(Data records)
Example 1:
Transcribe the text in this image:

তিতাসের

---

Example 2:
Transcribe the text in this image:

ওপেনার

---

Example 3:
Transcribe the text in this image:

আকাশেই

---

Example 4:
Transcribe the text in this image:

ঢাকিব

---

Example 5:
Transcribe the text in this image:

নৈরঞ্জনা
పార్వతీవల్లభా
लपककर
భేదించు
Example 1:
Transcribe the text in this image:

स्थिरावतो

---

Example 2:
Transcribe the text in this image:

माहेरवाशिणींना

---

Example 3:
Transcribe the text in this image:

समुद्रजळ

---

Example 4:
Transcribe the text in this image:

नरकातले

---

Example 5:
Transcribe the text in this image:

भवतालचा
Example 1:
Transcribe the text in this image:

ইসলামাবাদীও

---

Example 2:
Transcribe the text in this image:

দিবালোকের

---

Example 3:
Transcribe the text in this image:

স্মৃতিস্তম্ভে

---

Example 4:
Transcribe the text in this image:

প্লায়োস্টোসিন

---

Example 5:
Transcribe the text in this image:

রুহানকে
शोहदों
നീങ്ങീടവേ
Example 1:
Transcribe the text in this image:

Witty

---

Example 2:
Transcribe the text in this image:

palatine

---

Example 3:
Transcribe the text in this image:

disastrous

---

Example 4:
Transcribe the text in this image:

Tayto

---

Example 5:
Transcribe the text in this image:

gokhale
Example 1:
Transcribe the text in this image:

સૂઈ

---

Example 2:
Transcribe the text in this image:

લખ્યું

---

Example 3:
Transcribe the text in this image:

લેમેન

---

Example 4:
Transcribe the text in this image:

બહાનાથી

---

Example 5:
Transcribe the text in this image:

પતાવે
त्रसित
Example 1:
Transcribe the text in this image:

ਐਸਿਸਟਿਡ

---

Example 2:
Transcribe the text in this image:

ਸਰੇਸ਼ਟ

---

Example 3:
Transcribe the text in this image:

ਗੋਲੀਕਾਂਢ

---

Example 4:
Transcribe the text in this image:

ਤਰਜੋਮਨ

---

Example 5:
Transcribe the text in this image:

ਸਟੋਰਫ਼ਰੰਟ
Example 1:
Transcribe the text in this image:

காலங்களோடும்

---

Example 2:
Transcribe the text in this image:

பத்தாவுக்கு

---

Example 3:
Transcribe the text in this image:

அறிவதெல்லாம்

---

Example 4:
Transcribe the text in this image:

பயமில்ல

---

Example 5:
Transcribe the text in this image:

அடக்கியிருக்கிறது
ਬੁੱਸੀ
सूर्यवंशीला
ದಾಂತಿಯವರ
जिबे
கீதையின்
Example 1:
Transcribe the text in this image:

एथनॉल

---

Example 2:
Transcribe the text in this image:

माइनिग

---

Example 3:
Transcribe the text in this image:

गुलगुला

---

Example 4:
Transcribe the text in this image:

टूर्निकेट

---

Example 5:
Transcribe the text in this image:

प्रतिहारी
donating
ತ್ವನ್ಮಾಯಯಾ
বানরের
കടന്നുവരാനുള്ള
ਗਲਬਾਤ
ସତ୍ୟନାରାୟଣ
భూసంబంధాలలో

* What you have to do: Return the data exactly. Include every record.

* Answer to this exercise:
Example 1:
Transcribe the text in this image:

তিতাসের

---

Example 2:
Transcribe the text in this image:

ওপেনার

---

Example 3:
Transcribe the text in this image:

আকাশেই

---

Example 4:
Transcribe the text in this image:

ঢাকিব

---

Example 5:
Transcribe the text in this image:

নৈরঞ্জনা
పార్వతీవల్లభా
लपककर
భేదించు
Example 1:
Transcribe the text in this image:

स्थिरावतो

---

Example 2:
Transcribe the text in this image:

माहेरवाशिणींना

---

Example 3:
Transcribe the text in this image:

समुद्रजळ

---

Example 4:
Transcribe the text in this image:

नरकातले

---

Example 5:
Transcribe the text in this image:

भवतालचा
Example 1:
Transcribe the text in this image:

ইসলামাবাদীও

---

Example 2:
Transcribe the text in this image:

দিবালোকের

---

Example 3:
Transcribe the text in this image:

স্মৃতিস্তম্ভে

---

Example 4:
Transcribe the text in this image:

প্লায়োস্টোসিন

---

Example 5:
Transcribe the text in this image:

রুহানকে
शोहदों
നീങ്ങീടവേ
Example 1:
Transcribe the text in this image:

Witty

---

Example 2:
Transcribe the text in this image:

palatine

---

Example 3:
Transcribe the text in this image:

disastrous

---

Example 4:
Transcribe the text in this image:

Tayto

---

Example 5:
Transcribe the text in this image:

gokhale
Example 1:
Transcribe the text in this image:

સૂઈ

---

Example 2:
Transcribe the text in this image:

લખ્યું

---

Example 3:
Transcribe the text in this image:

લેમેન

---

Example 4:
Transcribe the text in this image:

બહાનાથી

---

Example 5:
Transcribe the text in this image:

પતાવે
त्रसित
Example 1:
Transcribe the text in this image:

ਐਸਿਸਟਿਡ

---

Example 2:
Transcribe the text in this image:

ਸਰੇਸ਼ਟ

---

Example 3:
Transcribe the text in this image:

ਗੋਲੀਕਾਂਢ

---

Example 4:
Transcribe the text in this image:

ਤਰਜੋਮਨ

---

Example 5:
Transcribe the text in this image:

ਸਟੋਰਫ਼ਰੰਟ
Example 1:
Transcribe the text in this image:

காலங்களோடும்

---

Example 2:
Transcribe the text in this image:

பத்தாவுக்கு

---

Example 3:
Transcribe the text in this image:

அறிவதெல்லாம்

---

Example 4:
Transcribe the text in this image:

பயமில்ல

---

Example 5:
Transcribe the text in this image:

அடக்கியிருக்கிறது
ਬੁੱਸੀ
सूर्यवंशीला
ದಾಂತಿಯವರ
जिबे
கீதையின்
Example 1:
Transcribe the text in this image:

एथनॉल

---

Example 2:
Transcribe the text in this image:

माइनिग

---

Example 3:
Transcribe the text in this image:

गुलगुला

---

Example 4:
Transcribe the text in this image:

टूर्निकेट

---

Example 5:
Transcribe the text in this image:

प्रतिहारी
donating
ತ್ವನ್ಮಾಯಯಾ
বানরের
കടന്നുവരാനുള്ള
ਗਲਬਾਤ
ସତ୍ୟନାରାୟଣ
భూసంబంధాలలో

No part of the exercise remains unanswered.